▸ LISTE FOURNIE:
....

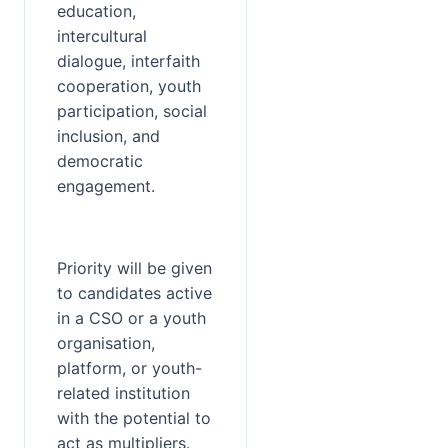
education, 
intercultural 
dialogue, interfaith 
cooperation, youth 
participation, social 
inclusion, and 
democratic 
engagement.
Priority will be given 
to candidates active 
in a CSO or a youth 
organisation, 
platform, or youth-
related institution 
with the potential to 
act as multipliers.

....

▸ CONSIGNE: Relevez dans la liste ci-dessus chaque ligne où figure le mot « youth », puis recopiez-les telles quelles.

▸ RÉSULTAT ATTENDU:
cooperation, youth 
in a CSO or a youth 
platform, or youth-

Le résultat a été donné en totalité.